No more of the bad. No more sharing a bus with domestic abusers, unable to refuse to associate with them because that's not your choice to make. No more questioning the motives of coaches who demand you act in their best interests and not your own. No more failure, the stomach-wrenching sensation of publicly shaming yourself by not being quite good enough that particular day, no matter how badly you wanted it. No more casual racism and misogyny and idiocy, drunk drivers who could buy cab companies.

No more of the strange. No more watching someone get suspended four games for taking penis-enlargement pills. No more trying to explain that, if you get an email saying you won a sweepstakes, but first they need you to send $10,000 and your banking information, then it's probably a scam and you shouldn't have sent that $10,000. No more listening to conversations about the merits of different regional affectations vis-à-vis lap dance price and quality. No more 40-pound tape balls, crafted over the course of years of meetings.

No more bubble.

Perhaps that is what makes those conversations, those relationships, those interactions so vivid. The good, the bad, the strange alike, all moments that will never take place again, because there is no re-creating them in the real world. There is no other job that surrounds you with such a diverse assortment of people, forces you to share the same space under such intense circumstances and pays you more money in one year than most people will earn in 20. There is no other job where being injured is a guarantee, and the only questions are the severity of the malady and duration of the recovery. There is no other job that forces you to sacrifice the future for the present, and I still do not know if that's a good or bad thing.

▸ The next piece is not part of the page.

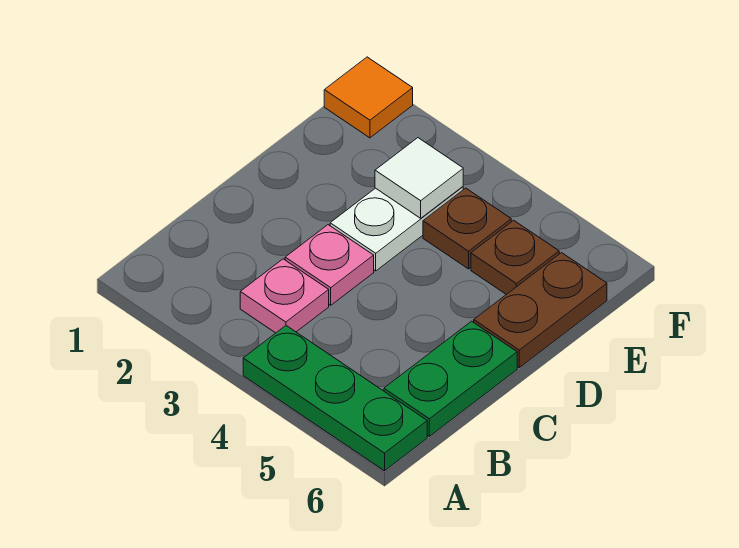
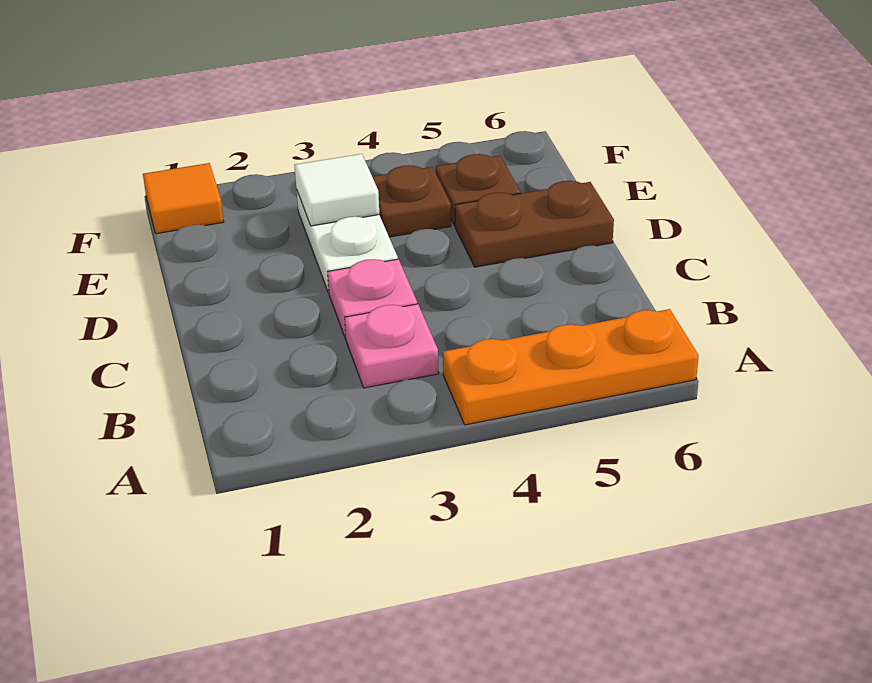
green plate A4:A6 level 1 -> orange plate A4:A6 level 1
green plate B6:C6 level 1 -> none
brown plate D6:E6 level 1 -> brown plate D5:D6 level 1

What I do know is that, like every other player finished with the game, I miss it, even though I am not the most sociable individual. I miss the conversations, the shared miseries and triumphs. I miss being surrounded by people I probably never would have met otherwise, idiotic and intelligent and complicated, sharing parts of themselves that, for all the scrutiny and media attention the NFL gets, very few people know exist. I miss being constantly surprised by the diversity of rookies, and the familiarity of vets.

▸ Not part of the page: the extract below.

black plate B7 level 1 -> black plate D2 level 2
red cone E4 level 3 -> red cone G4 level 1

It's not something that I can even explain properly, though I've spent quite a few words trying to do just that. I can't distill a multitude of emotions, both positive and negative, into anything more than the barest approximation of what existing in an NFL locker room is like. It's an experience, a slice of time from my life that I didn't realize was gone, until one day it wasn't there anymore, and it is only by looking back on that experience that I can appreciate how much it shaped my life at that time.

The locker room I lived in is gone. Without football to bind us together, we players go our separate ways when our playing days are finished, scatter back to the disparate points we came from, and odds are good we'll never run into each other again outside of one or two close friends. We can commiserate at reunions, try to catch up via text and phone, but it's not the same. It'll never be the same, because for us, the bubble has popped, and there's no putting it back together.

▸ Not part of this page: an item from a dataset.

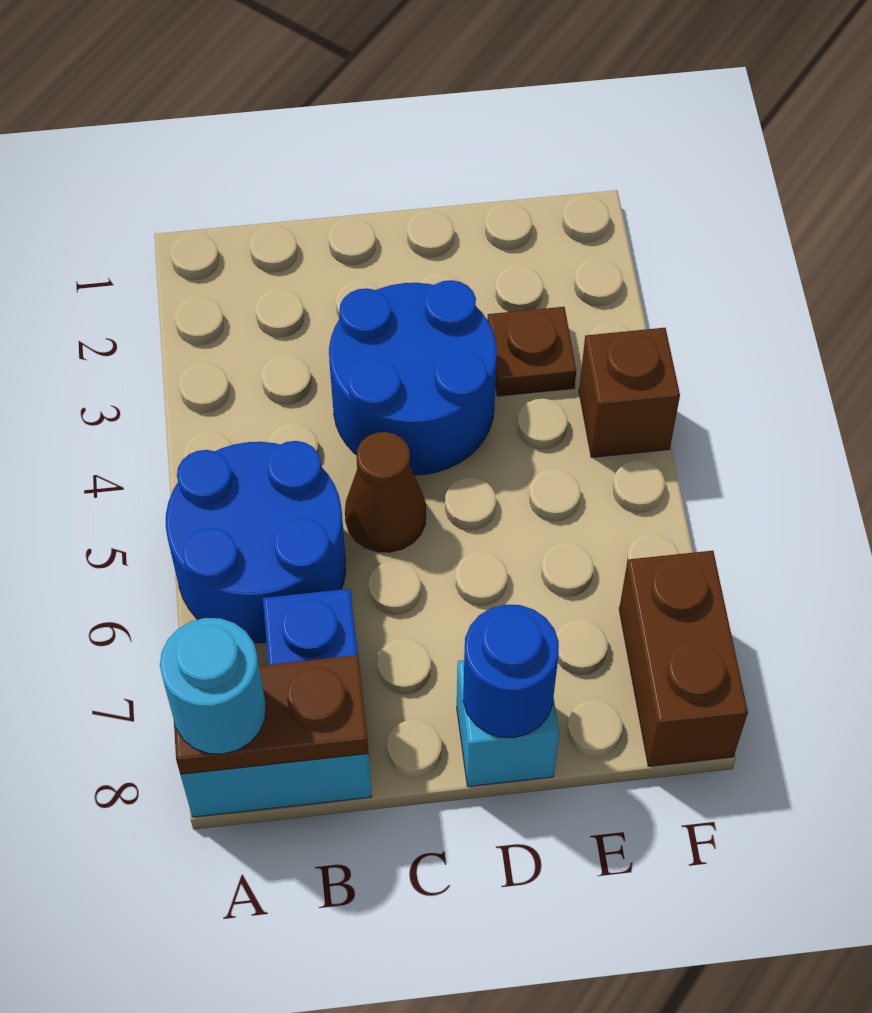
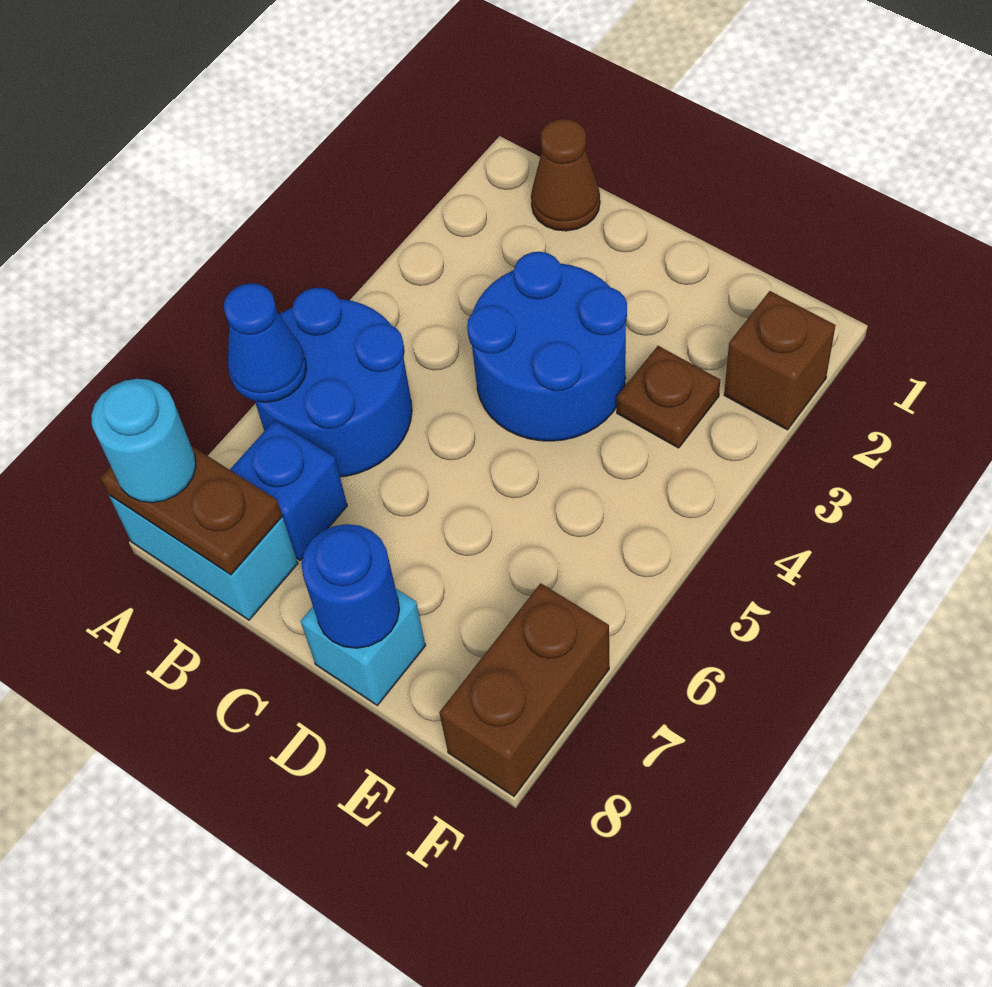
none -> blue cone A6 level 2
brown cone C5 level 1 -> brown cone B1 level 1
brown brick F4 level 1 -> brown brick F2 level 1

When you hear a retired player say, "The only thing I miss is the locker room," perhaps now you'll have a slightly better understanding of why. The things you never see, the hidden facets of gems who've been polished to only show you one face – that's what they miss. That's what I miss. Fortune and fame were nice, to be sure, but it's the people that made the game worthwhile, in all their varied personalities. It's the people – good, bad and strange – that make anything worthwhile, and I will be forever grateful to have met the people I did. Without them, my life would have been a less interesting place.

I am both privileged and damned to have lived inside that bubble, and it is truly the only thing I miss about football.